Cyprus is a wonderful, friendly country with an amazing entrepreneurial community. It’s well-known that Cyprus’ IP box provides great business conditions while the presence of English law significantly simplifies investment deals. A key aspect is investing in companies that are incorporated and operate from Cyprus. Take, for example, our investors GEM Capital, who are based in Cyprus, or The Games Fund, which invested in us from the day we established our company here. The country is doing a lot to attract talent, which has a cumulative effect. Relocating your business to the island comes with the opportunity to choose a city that’s right for you and your family. With geopolitical instability in many countries, Cyprus has become a rational choice for relocation and conducting business.

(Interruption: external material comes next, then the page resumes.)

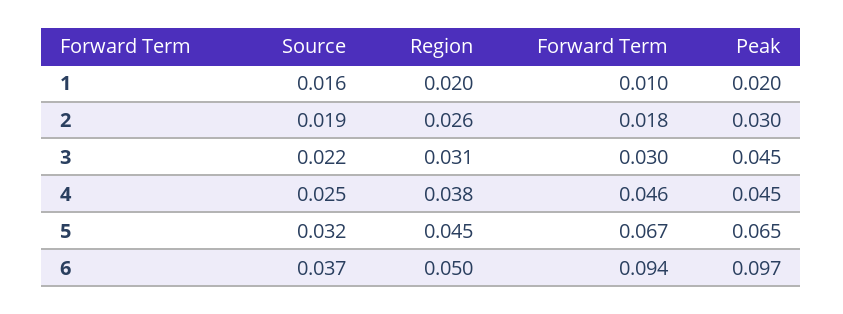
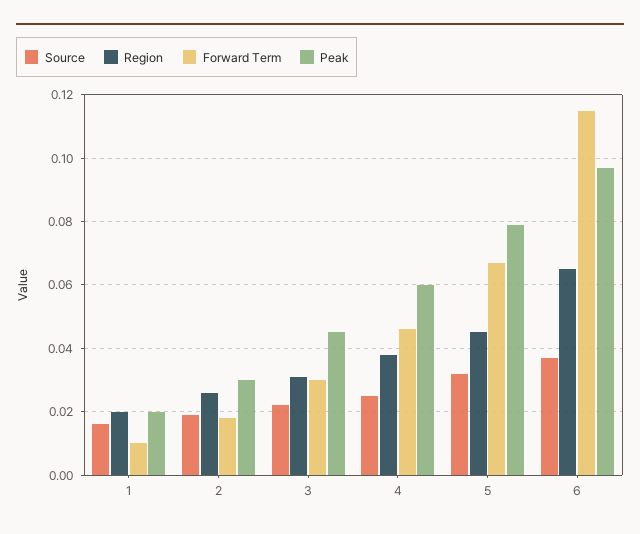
Peak, 4: 0.045 -> 0.06
Peak, 5: 0.065 -> 0.08
Region, 6: 0.05 -> 0.065
Forward Term, 6: 0.094 -> 0.115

What specific changes – in terms of policy, infrastructure development or any other area – do you believe are essential to bolster Cyprus’ growth as a hub for the industry?
The recent law to accelerate citizenship in Cyprus is an excellent initiative. Those of us who have relocated to Cyprus appreciate the immense effort that has gone into it. I can say that the further digitisation of immigration procedures will greatly add to the continued economic development of the country and the games industry. Regarding infrastructure, we understand that the influx is too large to immediately meet the demand for kindergartens and schools. Since many people are relocating with their families, the need for educational institutions and spaces will only increase. Also, simplifying the process for legalising doctors and teachers, in my opinion, would provide a significant foundation, covering basic needs without hassle. After all, if you’re sick, it’s hard to focus on work, or if you realise that your child can’t get into a school due to lack of space, that is a major concern.